## Required actions
**a)** Rewrite the paragraph beginning "Almost all hardware implementations" in the post on a literal for infinity as a short list that keeps its main facts.
**b)** In the post on a literal for infinity, which expression does the IEEE 754 standard treat as one of the most stable definitions of Infinity?
**c)** Decide whether each statement agrees with the post on a literal for infinity. Answer yes or no for each and quote the words of the post that decide it.
(i) IEEE 754 expects throwing an exception to be the default.
(ii) Making arithmetic behave differently from IEEE 754 takes more CPU cycles.
(iii) There is never a good reason for a system's arithmetic to differ from IEEE 754.

## Quoted passage
────────────────────
[Haskell] Literal for Infinity

[Jacques Carette]

The IEEE 754 standard says (fairly clearly) that +1.0 / +0.0 is one of 
the most 'stable'  definitions  of Infinity (in  Float at least).  
Throwing an exception is also regarded as a possibility in IEEE 754, but 
it is expected that that is not the default, as experience shows that 
that is a sub-optimal default.  Mathematical software (Maple, 
Mathematica, Matlab) have generally moved in that direction.

Almost all hardware implementations of float arithmetic now default to 
IEEE 754 arithmetic.  Having the arithmetic do 'something else' involves 
more CPU cycles, so users should generally complain if their system's 
arithmetic differs from IEEE 754 arithmetic without some deep reason to 
do so [there are some; read and understand William Kahan's papers for 
these].
────────────────────
## Supplied information
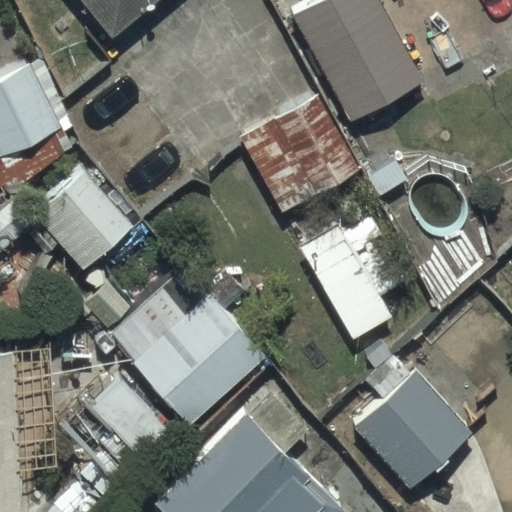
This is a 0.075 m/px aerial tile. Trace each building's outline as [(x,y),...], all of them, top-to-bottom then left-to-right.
────────────────────
## Outputs
**a)**
- Nearly all hardware float arithmetic now defaults to IEEE 754.
- Arithmetic that behaves differently costs more CPU cycles.
- Users should generally complain if their system departs from IEEE 754 without a deep reason.
- Such reasons do exist and are explained in William Kahan's papers.

**b)** +1.0 / +0.0

**c)**
(i) No: "it is expected that that is not the default"
(ii) Yes: "Having the arithmetic do 'something else' involves more CPU cycles"
(iii) No: "without some deep reason to do so [there are some"